Forensic investigation in Machine Learning

Although machine learning methods have already been used in forensic science (Carriquiry et al., 2019) , there are a few studies on building trustworthy machine learning from a forensic perspective. Most papers focus on how to identify the model stealing attack by introducing the watermarking approaches to protect the intellectual property of the deep neural networks. That is to say, a unified and invisible watermark is hidden into models that can be extracted later as special task-agnostic evidence. However, to the best of our knowledge, we are the first paper to study the adversarial attack from a forensic investigation perspective.

-.-.-

**Instruction:** According to the excerpt on forensic investigation in machine learning, what approach do most papers introduce to identify the model stealing attack? The data are separate material, unconnected to the excerpt on forensic investigation in machine learning.

**Given information:**
-.-.-

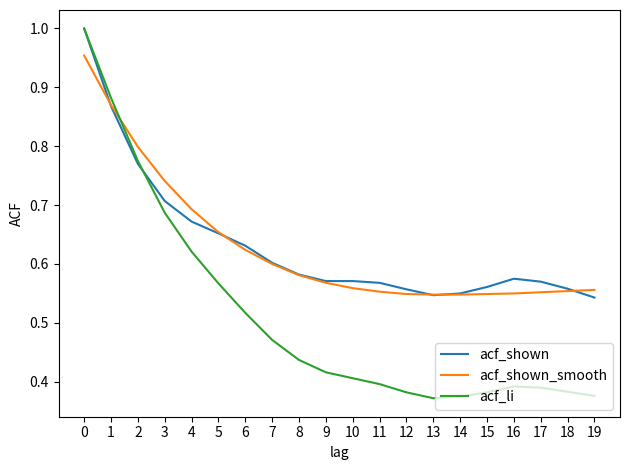

Which series has the largest range (max minus min)?

acf_li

-.-.-

**Answer area:** Watermarking approaches that protect the intellectual property of deep neural networks.